CARES is a newly developed ENRESSH initiative focused on Early Career Investigators ( approx. <8 years from PhD completion) and how they deal with societal impact. The purpose of CARES is to develop fair and improved routes for developing societal impact during the first years of the scientific career of social sciences and humanities’ researchers. In 2018, there has been a substantive data gathering exercise on how early career researchers respond to the challenges raised by impact in their career development, and the purpose of these STSMs is to advance our knowledge by analysing this data along one of more of the following themes:
- Hierarchies, disciplinary norms and power in academia: impact as emancipation or tension?
- Incentives for impact creation: formal and informal steering by evaluation systems
- The consequences of impact evaluation for ESIs’ motivations or identities
- The diversity of impact evaluation and academic careers: accounting for local context
Description of the topic:
The creation of societal impact from research activities is an increasingly important component of what is considered to be good science, and increasing emphasis is being placed in scientific training upon encouraging early career investigators to be more positively oriented towards impact generation. But at the same time ECIs are subject to a wide range of pressures that may serve to undermine the value of impact to them as they develop their careers. This may come through a focus on very limited kinds of impacts such as creation of spin-off companies or patents, institutional or systemic progression mechanisms in which impact is invisible with reference to teaching and research, or simply the absence of time to create meaningful impacts. Better equipping ECIs to create impact requires as much addressing these structural pressures as in fine-tuning impact evaluations, and this STSM will participate in a pilot study seeking to identify the top level dimensions of contextual issues for ECIs seeking to create impact generation.
Objectives: This STSM aims to advance the understanding of the contextual conditions of SSH societal impact creation (Task 1 of WG2) as well as to the work of the focus groups within the ENRESSH Special Interest Group for Early Career Investigators (SIG ECI).
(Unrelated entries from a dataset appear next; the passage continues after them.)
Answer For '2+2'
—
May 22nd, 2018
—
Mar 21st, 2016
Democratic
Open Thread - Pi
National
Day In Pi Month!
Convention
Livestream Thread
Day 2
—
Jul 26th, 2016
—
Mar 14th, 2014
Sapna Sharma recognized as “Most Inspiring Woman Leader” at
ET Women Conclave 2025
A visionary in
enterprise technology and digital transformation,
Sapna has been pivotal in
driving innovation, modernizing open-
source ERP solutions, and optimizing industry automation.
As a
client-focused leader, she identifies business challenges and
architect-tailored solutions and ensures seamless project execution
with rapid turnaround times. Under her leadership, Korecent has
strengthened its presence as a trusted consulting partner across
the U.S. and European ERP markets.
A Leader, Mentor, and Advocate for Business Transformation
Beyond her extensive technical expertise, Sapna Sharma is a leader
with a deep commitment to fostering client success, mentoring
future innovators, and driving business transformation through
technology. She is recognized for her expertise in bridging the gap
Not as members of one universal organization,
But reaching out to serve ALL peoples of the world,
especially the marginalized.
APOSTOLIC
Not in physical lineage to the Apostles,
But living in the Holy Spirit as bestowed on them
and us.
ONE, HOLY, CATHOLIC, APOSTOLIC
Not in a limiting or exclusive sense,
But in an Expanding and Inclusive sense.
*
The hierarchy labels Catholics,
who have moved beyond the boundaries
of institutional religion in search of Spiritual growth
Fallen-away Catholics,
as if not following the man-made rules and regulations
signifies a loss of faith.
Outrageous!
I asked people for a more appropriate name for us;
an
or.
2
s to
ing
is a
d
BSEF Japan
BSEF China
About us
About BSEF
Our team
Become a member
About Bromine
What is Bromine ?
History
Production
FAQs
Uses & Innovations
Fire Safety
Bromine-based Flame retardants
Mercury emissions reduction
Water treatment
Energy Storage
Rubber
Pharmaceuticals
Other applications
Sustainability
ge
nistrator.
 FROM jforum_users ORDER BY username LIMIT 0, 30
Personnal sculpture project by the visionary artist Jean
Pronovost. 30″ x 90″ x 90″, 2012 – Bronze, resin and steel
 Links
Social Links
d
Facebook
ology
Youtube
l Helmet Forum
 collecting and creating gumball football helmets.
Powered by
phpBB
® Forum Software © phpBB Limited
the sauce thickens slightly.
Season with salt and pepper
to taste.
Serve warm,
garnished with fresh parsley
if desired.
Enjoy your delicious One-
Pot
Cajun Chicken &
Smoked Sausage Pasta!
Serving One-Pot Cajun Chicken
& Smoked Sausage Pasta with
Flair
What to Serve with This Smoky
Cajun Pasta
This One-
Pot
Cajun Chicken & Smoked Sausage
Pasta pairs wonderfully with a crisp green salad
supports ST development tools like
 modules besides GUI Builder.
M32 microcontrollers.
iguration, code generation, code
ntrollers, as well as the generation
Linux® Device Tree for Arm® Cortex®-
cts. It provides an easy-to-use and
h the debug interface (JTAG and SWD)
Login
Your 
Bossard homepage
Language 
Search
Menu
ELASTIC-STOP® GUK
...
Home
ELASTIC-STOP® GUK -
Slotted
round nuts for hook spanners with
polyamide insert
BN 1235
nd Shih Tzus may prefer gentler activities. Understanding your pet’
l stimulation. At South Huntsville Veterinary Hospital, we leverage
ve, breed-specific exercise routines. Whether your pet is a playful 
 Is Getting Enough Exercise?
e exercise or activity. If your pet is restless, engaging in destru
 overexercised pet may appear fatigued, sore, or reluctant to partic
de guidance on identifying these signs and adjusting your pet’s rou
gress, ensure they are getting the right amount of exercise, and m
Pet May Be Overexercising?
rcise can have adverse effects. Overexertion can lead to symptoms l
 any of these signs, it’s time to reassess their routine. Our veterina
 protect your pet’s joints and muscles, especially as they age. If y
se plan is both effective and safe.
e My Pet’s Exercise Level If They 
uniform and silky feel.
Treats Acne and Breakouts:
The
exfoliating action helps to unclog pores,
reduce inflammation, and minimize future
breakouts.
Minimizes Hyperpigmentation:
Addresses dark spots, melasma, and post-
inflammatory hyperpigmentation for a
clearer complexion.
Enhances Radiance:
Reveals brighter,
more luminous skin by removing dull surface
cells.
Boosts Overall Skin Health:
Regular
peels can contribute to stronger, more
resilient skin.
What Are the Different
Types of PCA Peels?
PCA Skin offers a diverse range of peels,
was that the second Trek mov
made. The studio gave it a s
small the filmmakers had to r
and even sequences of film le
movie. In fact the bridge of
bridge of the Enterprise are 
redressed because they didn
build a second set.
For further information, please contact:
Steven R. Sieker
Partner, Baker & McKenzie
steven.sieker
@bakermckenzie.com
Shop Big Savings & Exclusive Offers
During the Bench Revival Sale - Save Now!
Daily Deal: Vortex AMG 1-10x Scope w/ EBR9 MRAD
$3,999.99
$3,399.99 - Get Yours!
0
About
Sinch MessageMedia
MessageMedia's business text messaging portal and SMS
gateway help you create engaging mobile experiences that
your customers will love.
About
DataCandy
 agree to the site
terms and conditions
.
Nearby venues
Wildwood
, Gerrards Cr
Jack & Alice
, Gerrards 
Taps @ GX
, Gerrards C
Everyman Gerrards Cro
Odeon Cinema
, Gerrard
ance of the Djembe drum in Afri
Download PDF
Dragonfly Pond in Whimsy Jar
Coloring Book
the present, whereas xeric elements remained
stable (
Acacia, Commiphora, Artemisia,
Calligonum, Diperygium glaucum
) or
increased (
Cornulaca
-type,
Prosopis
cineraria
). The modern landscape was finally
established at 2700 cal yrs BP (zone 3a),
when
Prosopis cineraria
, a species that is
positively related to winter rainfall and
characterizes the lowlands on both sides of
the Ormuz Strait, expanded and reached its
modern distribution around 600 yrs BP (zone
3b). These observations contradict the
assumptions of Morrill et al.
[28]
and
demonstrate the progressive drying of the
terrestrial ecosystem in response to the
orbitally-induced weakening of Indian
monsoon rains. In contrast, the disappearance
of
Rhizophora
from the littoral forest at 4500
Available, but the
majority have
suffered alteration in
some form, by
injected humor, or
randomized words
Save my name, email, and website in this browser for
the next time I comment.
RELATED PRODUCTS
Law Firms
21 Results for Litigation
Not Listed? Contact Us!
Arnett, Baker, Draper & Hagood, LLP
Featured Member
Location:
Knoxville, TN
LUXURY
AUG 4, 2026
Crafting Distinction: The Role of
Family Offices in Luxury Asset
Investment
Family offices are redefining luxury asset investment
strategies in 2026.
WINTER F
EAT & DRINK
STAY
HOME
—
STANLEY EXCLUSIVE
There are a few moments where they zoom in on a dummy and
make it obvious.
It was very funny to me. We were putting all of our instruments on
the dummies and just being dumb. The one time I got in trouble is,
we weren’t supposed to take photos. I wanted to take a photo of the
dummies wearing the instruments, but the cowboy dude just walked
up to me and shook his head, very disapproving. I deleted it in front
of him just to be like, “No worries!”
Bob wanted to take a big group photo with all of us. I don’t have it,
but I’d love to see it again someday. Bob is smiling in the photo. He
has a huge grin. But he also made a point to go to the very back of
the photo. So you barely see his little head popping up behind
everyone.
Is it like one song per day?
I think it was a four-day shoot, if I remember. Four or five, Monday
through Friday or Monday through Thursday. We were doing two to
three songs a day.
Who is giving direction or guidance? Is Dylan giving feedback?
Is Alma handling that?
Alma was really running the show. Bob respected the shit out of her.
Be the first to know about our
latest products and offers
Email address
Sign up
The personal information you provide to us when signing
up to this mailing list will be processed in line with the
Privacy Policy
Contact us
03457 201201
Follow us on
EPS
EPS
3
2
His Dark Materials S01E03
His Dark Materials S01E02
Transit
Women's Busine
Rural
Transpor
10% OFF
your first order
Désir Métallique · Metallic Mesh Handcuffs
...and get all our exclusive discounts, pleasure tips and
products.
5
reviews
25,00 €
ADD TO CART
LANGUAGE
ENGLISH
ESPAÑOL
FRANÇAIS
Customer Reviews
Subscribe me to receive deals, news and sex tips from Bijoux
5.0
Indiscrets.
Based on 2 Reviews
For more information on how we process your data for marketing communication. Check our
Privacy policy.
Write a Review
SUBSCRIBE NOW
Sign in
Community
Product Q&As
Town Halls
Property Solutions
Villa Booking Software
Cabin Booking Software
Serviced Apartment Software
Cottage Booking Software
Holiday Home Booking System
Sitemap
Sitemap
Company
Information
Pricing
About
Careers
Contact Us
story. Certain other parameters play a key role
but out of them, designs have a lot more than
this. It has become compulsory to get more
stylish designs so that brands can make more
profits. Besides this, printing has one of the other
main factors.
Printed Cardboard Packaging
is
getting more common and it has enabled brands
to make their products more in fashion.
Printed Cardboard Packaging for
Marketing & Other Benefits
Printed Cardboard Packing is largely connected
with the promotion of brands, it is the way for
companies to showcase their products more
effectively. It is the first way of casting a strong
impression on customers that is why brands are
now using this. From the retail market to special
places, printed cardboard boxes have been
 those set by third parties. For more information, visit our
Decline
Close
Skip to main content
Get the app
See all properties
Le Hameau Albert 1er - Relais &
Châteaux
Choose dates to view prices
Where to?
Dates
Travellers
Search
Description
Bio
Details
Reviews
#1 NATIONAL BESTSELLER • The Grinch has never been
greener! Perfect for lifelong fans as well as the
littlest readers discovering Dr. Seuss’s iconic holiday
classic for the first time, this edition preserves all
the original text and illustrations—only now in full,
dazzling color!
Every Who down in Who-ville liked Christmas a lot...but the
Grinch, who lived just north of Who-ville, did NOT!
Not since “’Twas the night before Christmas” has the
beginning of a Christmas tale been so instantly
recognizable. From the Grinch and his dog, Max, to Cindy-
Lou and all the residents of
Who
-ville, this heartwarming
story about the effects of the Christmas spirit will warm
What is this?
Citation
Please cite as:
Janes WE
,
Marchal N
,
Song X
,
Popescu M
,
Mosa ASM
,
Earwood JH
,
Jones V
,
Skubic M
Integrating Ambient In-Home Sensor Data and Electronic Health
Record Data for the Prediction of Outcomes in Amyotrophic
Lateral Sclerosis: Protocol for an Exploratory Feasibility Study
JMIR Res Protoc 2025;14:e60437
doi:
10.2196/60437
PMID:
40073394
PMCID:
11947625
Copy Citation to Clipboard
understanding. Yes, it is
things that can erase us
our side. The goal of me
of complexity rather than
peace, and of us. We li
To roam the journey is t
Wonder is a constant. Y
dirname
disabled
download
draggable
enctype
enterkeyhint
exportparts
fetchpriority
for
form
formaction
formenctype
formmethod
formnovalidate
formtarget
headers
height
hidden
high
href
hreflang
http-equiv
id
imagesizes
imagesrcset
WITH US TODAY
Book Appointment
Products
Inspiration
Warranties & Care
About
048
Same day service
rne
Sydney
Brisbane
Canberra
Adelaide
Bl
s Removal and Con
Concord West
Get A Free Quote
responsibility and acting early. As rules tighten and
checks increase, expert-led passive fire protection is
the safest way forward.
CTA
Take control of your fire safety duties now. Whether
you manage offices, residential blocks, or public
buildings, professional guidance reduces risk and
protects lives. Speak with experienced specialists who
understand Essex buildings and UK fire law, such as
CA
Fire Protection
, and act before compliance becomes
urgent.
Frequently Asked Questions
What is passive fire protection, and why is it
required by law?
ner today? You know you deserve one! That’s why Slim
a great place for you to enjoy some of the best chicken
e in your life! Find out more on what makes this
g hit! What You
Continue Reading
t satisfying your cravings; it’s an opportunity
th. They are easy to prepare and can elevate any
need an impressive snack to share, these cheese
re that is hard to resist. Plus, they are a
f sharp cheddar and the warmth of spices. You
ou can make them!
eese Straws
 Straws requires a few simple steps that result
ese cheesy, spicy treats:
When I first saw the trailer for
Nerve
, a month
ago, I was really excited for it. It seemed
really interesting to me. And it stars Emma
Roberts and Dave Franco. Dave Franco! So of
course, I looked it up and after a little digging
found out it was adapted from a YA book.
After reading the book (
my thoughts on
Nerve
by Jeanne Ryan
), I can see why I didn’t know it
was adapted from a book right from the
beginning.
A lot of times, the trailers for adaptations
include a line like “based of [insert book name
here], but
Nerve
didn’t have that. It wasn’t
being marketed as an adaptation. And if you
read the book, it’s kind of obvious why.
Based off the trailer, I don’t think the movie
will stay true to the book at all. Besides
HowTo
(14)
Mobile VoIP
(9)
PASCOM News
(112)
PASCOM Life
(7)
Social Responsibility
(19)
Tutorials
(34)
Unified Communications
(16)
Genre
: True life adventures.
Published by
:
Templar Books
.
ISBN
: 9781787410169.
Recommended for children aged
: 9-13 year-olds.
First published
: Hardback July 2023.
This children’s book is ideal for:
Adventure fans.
WG2 and SIG ECI collectively seek to mobilise a debate on the structural conditions of ECIs in SSH and the creation of societal impact, and this STSM is a first step towards identifying the structural barriers that ECIs face in creating societal impact. This STSM builds on WG activities in Ljubljana (July 2018) and Vienna (November 2018). In practical terms, the STSM will analyse a pilot questionnaire completed by a sample of ECIs in Autumn 2018 to produce a report focusing on one or more of the analytic dimensions highlighted above.
Special criteria for this STSM: the applicant has knowledge of the theories, practices and policies for the stimulation of societal impact from SSH research activities. The applicant must also have knowledge of academic careers and science systems or be willing to learn that skill
Results: The proposed STSM will provide an empirical analysis to deepen the initial findings on impacts and career development emerging the focus groups within SIG ECI. This will result in co-authored publications between the host, STSM candidate and other members of the CARES initiative working on that analytic dimension.
Practical details:
Working group: WG2 (Societal Impact of SSH Research)
Duration and timing: between 2 weeks and 2 months, Jan-Feb 2019
Location: CWTS, University of Leiden, the Netherlands.